[Information shown Boundary: Start]

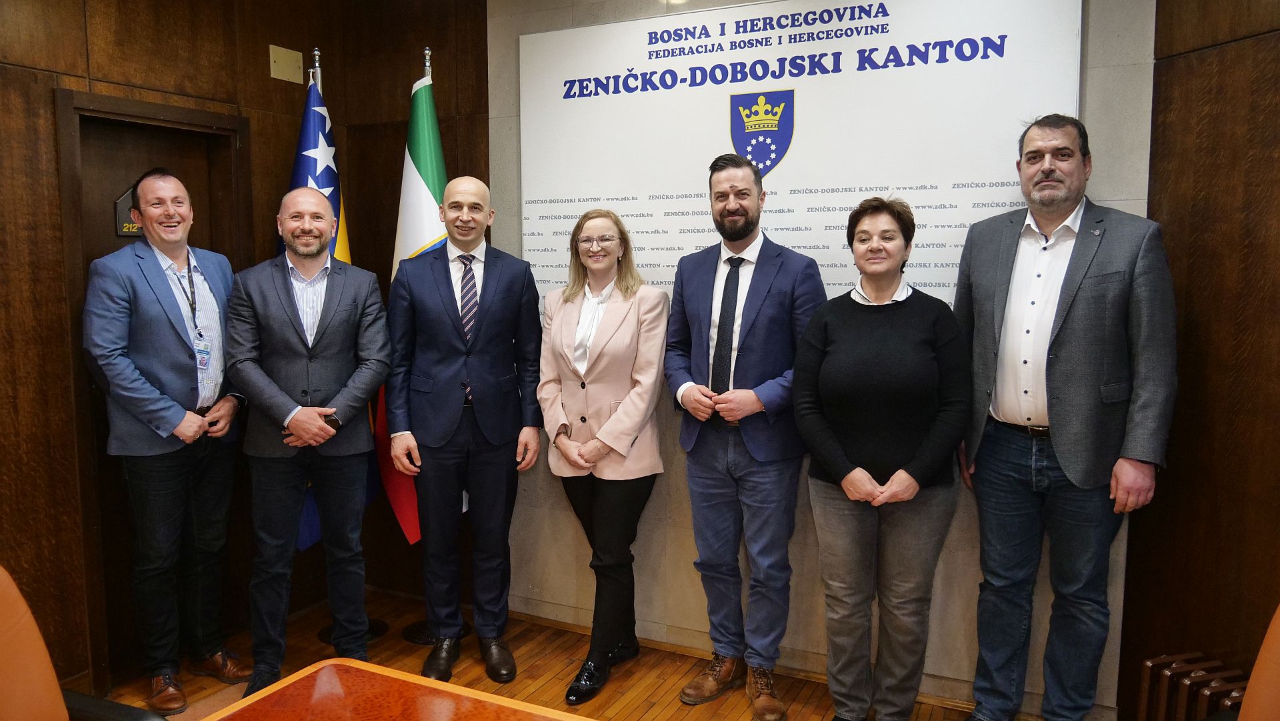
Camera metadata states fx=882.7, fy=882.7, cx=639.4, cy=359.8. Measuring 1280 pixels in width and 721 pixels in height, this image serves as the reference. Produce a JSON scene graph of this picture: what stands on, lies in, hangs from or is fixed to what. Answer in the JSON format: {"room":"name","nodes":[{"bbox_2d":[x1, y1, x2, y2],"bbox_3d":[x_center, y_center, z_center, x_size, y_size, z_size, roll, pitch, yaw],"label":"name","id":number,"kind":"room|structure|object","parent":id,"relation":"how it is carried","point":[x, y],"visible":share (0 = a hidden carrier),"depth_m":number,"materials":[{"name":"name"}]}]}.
{"room":"office","nodes":[
{"label":"office","id":0,"kind":"room"},
{"bbox_2d":[0,0,493,700],"bbox_3d":[-2.457,-0.093,1.934,0.166,2.830,4.839,3,7,26],"label":"left wall","id":1,"kind":"structure","parent":0,"point":[112,49],"depth_m":2.98,"materials":[{"name":"brown wood"}]},
{"bbox_2d":[56,87,249,691],"bbox_3d":[-1.837,0.127,3.380,0.163,2.073,0.735,3,7,26],"label":"door","id":2,"kind":"structure","parent":1,"relation":"in","point":[89,259],"depth_m":3.23,"materials":[{"name":"brown wood"}]},
{"bbox_2d":[114,186,142,236],"bbox_3d":[-1.855,-0.550,3.319,0.021,0.187,0.227,3,7,26],"label":"door sign","id":3,"kind":"object","parent":2,"relation":"attached to","point":[121,202],"visible":0.34,"depth_m":3.25,"materials":[{"name":"black"}]},
{"bbox_2d":[269,44,303,83],"bbox_3d":[-1.516,-1.272,3.794,0.023,0.134,0.143,3,7,26],"label":"wall plate","id":4,"kind":"object","parent":1,"relation":"attached to","point":[290,76],"visible":0.98,"depth_m":3.79,"materials":[{"name":"metal"}]},
{"bbox_2d":[78,585,1047,720],"bbox_3d":[-0.443,1.484,0.889,4.808,0.103,5.694,3,7,26],"label":"floor","id":5,"kind":"structure","parent":0,"point":[727,705],"depth_m":3.27,"materials":[{"name":"brown wood"}]},
{"bbox_2d":[0,565,166,720],"bbox_3d":[-1.116,0.838,1.463,0.673,1.003,0.649,3,7,26],"label":"office chair","id":6,"kind":"object","parent":5,"relation":"on","point":[13,644],"visible":0.99,"depth_m":1.59,"materials":[{"name":"leather"}]},
{"bbox_2d":[84,168,249,716],"bbox_3d":[-1.668,0.273,3.153,0.510,1.823,0.604,3,7,26],"label":"man","id":7,"kind":"object","parent":5,"relation":"on","point":[179,410],"visible":0.98,"depth_m":3.01},
{"bbox_2d":[223,183,393,696],"bbox_3d":[-1.228,0.286,3.269,0.575,1.767,0.619,-3,7,-28],"label":"man","id":8,"kind":"object","parent":5,"relation":"on","point":[290,415],"visible":0.99,"depth_m":3.12},
{"bbox_2d":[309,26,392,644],"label":"flagpole","id":9,"kind":"object","parent":5,"relation":"on","point":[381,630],"visible":0.28,"depth_m":3.62,"materials":[{"name":"silver metal"}]},
{"bbox_2d":[281,60,379,549],"bbox_3d":[-1.329,-0.186,3.708,0.233,2.053,0.591,2,6,13],"label":"flag","id":10,"kind":"object","parent":9,"relation":"hanging from","point":[334,186],"visible":0.27,"depth_m":3.68,"materials":[{"name":"blue fabric"}]},
{"bbox_2d":[196,658,591,720],"bbox_3d":[-0.203,1.049,1.061,1.613,0.706,1.080,3,7,26],"label":"table","id":11,"kind":"object","parent":5,"relation":"on","point":[422,680],"visible":1,"depth_m":1.64,"materials":[{"name":"brown wood"}]},
{"bbox_2d":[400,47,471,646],"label":"flagpole","id":12,"kind":"object","parent":5,"relation":"on","point":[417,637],"visible":0.33,"depth_m":3.66,"materials":[{"name":"silver metal"}]},
{"bbox_2d":[376,56,447,544],"bbox_3d":[-0.918,-0.205,3.740,0.435,2.086,0.368,3,7,26],"label":"flag","id":13,"kind":"object","parent":12,"relation":"hanging from","point":[427,234],"visible":0.48,"depth_m":3.67,"materials":[{"name":"fabric"}]},
{"bbox_2d":[384,174,541,683],"bbox_3d":[-0.671,0.240,3.401,0.563,1.826,0.588,-2,7,-17],"label":"man","id":14,"kind":"object","parent":5,"relation":"on","point":[499,317],"visible":0.98,"depth_m":3.25},
{"bbox_2d":[539,206,669,706],"bbox_3d":[-0.133,0.333,3.253,0.516,1.663,0.632,3,7,26],"label":"woman","id":15,"kind":"object","parent":5,"relation":"on","point":[628,419],"visible":0.98,"depth_m":3.12},
{"bbox_2d":[665,156,829,718],"bbox_3d":[0.368,0.231,3.089,0.559,1.880,0.563,3,7,26],"label":"man","id":16,"kind":"object","parent":5,"relation":"on","point":[700,301],"visible":0.98,"depth_m":2.95},
{"bbox_2d":[793,197,969,718],"bbox_3d":[0.761,0.379,2.812,0.541,1.628,0.642,3,7,26],"label":"woman","id":17,"kind":"object","parent":5,"relation":"on","point":[846,461],"visible":0.98,"depth_m":2.65},
{"bbox_2d":[953,114,1178,720],"bbox_3d":[1.266,0.253,2.685,0.500,1.915,0.637,-3,7,-25],"label":"man","id":18,"kind":"object","parent":5,"relation":"on","point":[1082,333],"visible":0.98,"depth_m":2.53},
{"bbox_2d":[1134,651,1248,720],"bbox_3d":[1.617,1.074,2.259,0.158,0.398,0.767,-1,6,-14],"label":"radiator","id":19,"kind":"object","parent":5,"relation":"on","point":[1147,685],"visible":0.82,"depth_m":2.45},
{"bbox_2d":[1238,603,1279,720],"bbox_3d":[1.072,0.858,1.304,0.670,1.019,0.635,-3,7,-23],"label":"orange chair","id":20,"kind":"object","parent":5,"relation":"on","point":[1258,667],"visible":0.99,"depth_m":1.51,"materials":[{"name":"leather"}]},
{"bbox_2d":[487,0,1149,717],"bbox_3d":[0.492,-0.214,3.346,2.497,2.777,0.168,3,7,26],"label":"back wall","id":21,"kind":"structure","parent":0,"point":[964,539],"depth_m":3.42,"materials":[{"name":"grey stone"}]},
{"bbox_2d":[521,0,1077,313],"bbox_3d":[0.434,-0.688,3.235,2.002,1.198,0.021,3,7,26],"label":"sign board","id":22,"kind":"object","parent":21,"relation":"attached to","point":[730,76],"visible":0.76,"depth_m":3.15,"materials":[{"name":"white"}]},
{"bbox_2d":[1118,0,1279,717],"bbox_3d":[2.035,-0.002,1.154,0.161,2.779,3.609,-2,6,-15],"label":"right wall","id":23,"kind":"structure","parent":0,"point":[1218,115],"depth_m":2.52,"materials":[{"name":"brown wood"}]}
]}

[Information shown Boundary: End]

## [What to work on]
Return the records word for word, leaving every picture out of the copy.

## [Task answer]
Camera metadata states fx=882.7, fy=882.7, cx=639.4, cy=359.8. Measuring 1280 pixels in width and 721 pixels in height, this image serves as the reference. Produce a JSON scene graph of this picture: what stands on, lies in, hangs from or is fixed to what. Answer in the JSON format: {"room":"name","nodes":[{"bbox_2d":[x1, y1, x2, y2],"bbox_3d":[x_center, y_center, z_center, x_size, y_size, z_size, roll, pitch, yaw],"label":"name","id":number,"kind":"room|structure|object","parent":id,"relation":"how it is carried","point":[x, y],"visible":share (0 = a hidden carrier),"depth_m":number,"materials":[{"name":"name"}]}]}.
{"room":"office","nodes":[
{"label":"office","id":0,"kind":"room"},
{"bbox_2d":[0,0,493,700],"bbox_3d":[-2.457,-0.093,1.934,0.166,2.830,4.839,3,7,26],"label":"left wall","id":1,"kind":"structure","parent":0,"point":[112,49],"depth_m":2.98,"materials":[{"name":"brown wood"}]},
{"bbox_2d":[56,87,249,691],"bbox_3d":[-1.837,0.127,3.380,0.163,2.073,0.735,3,7,26],"label":"door","id":2,"kind":"structure","parent":1,"relation":"in","point":[89,259],"depth_m":3.23,"materials":[{"name":"brown wood"}]},
{"bbox_2d":[114,186,142,236],"bbox_3d":[-1.855,-0.550,3.319,0.021,0.187,0.227,3,7,26],"label":"door sign","id":3,"kind":"object","parent":2,"relation":"attached to","point":[121,202],"visible":0.34,"depth_m":3.25,"materials":[{"name":"black"}]},
{"bbox_2d":[269,44,303,83],"bbox_3d":[-1.516,-1.272,3.794,0.023,0.134,0.143,3,7,26],"label":"wall plate","id":4,"kind":"object","parent":1,"relation":"attached to","point":[290,76],"visible":0.98,"depth_m":3.79,"materials":[{"name":"metal"}]},
{"bbox_2d":[78,585,1047,720],"bbox_3d":[-0.443,1.484,0.889,4.808,0.103,5.694,3,7,26],"label":"floor","id":5,"kind":"structure","parent":0,"point":[727,705],"depth_m":3.27,"materials":[{"name":"brown wood"}]},
{"bbox_2d":[0,565,166,720],"bbox_3d":[-1.116,0.838,1.463,0.673,1.003,0.649,3,7,26],"label":"office chair","id":6,"kind":"object","parent":5,"relation":"on","point":[13,644],"visible":0.99,"depth_m":1.59,"materials":[{"name":"leather"}]},
{"bbox_2d":[84,168,249,716],"bbox_3d":[-1.668,0.273,3.153,0.510,1.823,0.604,3,7,26],"label":"man","id":7,"kind":"object","parent":5,"relation":"on","point":[179,410],"visible":0.98,"depth_m":3.01},
{"bbox_2d":[223,183,393,696],"bbox_3d":[-1.228,0.286,3.269,0.575,1.767,0.619,-3,7,-28],"label":"man","id":8,"kind":"object","parent":5,"relation":"on","point":[290,415],"visible":0.99,"depth_m":3.12},
{"bbox_2d":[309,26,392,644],"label":"flagpole","id":9,"kind":"object","parent":5,"relation":"on","point":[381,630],"visible":0.28,"depth_m":3.62,"materials":[{"name":"silver metal"}]},
{"bbox_2d":[281,60,379,549],"bbox_3d":[-1.329,-0.186,3.708,0.233,2.053,0.591,2,6,13],"label":"flag","id":10,"kind":"object","parent":9,"relation":"hanging from","point":[334,186],"visible":0.27,"depth_m":3.68,"materials":[{"name":"blue fabric"}]},
{"bbox_2d":[196,658,591,720],"bbox_3d":[-0.203,1.049,1.061,1.613,0.706,1.080,3,7,26],"label":"table","id":11,"kind":"object","parent":5,"relation":"on","point":[422,680],"visible":1,"depth_m":1.64,"materials":[{"name":"brown wood"}]},
{"bbox_2d":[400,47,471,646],"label":"flagpole","id":12,"kind":"object","parent":5,"relation":"on","point":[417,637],"visible":0.33,"depth_m":3.66,"materials":[{"name":"silver metal"}]},
{"bbox_2d":[376,56,447,544],"bbox_3d":[-0.918,-0.205,3.740,0.435,2.086,0.368,3,7,26],"label":"flag","id":13,"kind":"object","parent":12,"relation":"hanging from","point":[427,234],"visible":0.48,"depth_m":3.67,"materials":[{"name":"fabric"}]},
{"bbox_2d":[384,174,541,683],"bbox_3d":[-0.671,0.240,3.401,0.563,1.826,0.588,-2,7,-17],"label":"man","id":14,"kind":"object","parent":5,"relation":"on","point":[499,317],"visible":0.98,"depth_m":3.25},
{"bbox_2d":[539,206,669,706],"bbox_3d":[-0.133,0.333,3.253,0.516,1.663,0.632,3,7,26],"label":"woman","id":15,"kind":"object","parent":5,"relation":"on","point":[628,419],"visible":0.98,"depth_m":3.12},
{"bbox_2d":[665,156,829,718],"bbox_3d":[0.368,0.231,3.089,0.559,1.880,0.563,3,7,26],"label":"man","id":16,"kind":"object","parent":5,"relation":"on","point":[700,301],"visible":0.98,"depth_m":2.95},
{"bbox_2d":[793,197,969,718],"bbox_3d":[0.761,0.379,2.812,0.541,1.628,0.642,3,7,26],"label":"woman","id":17,"kind":"object","parent":5,"relation":"on","point":[846,461],"visible":0.98,"depth_m":2.65},
{"bbox_2d":[953,114,1178,720],"bbox_3d":[1.266,0.253,2.685,0.500,1.915,0.637,-3,7,-25],"label":"man","id":18,"kind":"object","parent":5,"relation":"on","point":[1082,333],"visible":0.98,"depth_m":2.53},
{"bbox_2d":[1134,651,1248,720],"bbox_3d":[1.617,1.074,2.259,0.158,0.398,0.767,-1,6,-14],"label":"radiator","id":19,"kind":"object","parent":5,"relation":"on","point":[1147,685],"visible":0.82,"depth_m":2.45},
{"bbox_2d":[1238,603,1279,720],"bbox_3d":[1.072,0.858,1.304,0.670,1.019,0.635,-3,7,-23],"label":"orange chair","id":20,"kind":"object","parent":5,"relation":"on","point":[1258,667],"visible":0.99,"depth_m":1.51,"materials":[{"name":"leather"}]},
{"bbox_2d":[487,0,1149,717],"bbox_3d":[0.492,-0.214,3.346,2.497,2.777,0.168,3,7,26],"label":"back wall","id":21,"kind":"structure","parent":0,"point":[964,539],"depth_m":3.42,"materials":[{"name":"grey stone"}]},
{"bbox_2d":[521,0,1077,313],"bbox_3d":[0.434,-0.688,3.235,2.002,1.198,0.021,3,7,26],"label":"sign board","id":22,"kind":"object","parent":21,"relation":"attached to","point":[730,76],"visible":0.76,"depth_m":3.15,"materials":[{"name":"white"}]},
{"bbox_2d":[1118,0,1279,717],"bbox_3d":[2.035,-0.002,1.154,0.161,2.779,3.609,-2,6,-15],"label":"right wall","id":23,"kind":"structure","parent":0,"point":[1218,115],"depth_m":2.52,"materials":[{"name":"brown wood"}]}
]}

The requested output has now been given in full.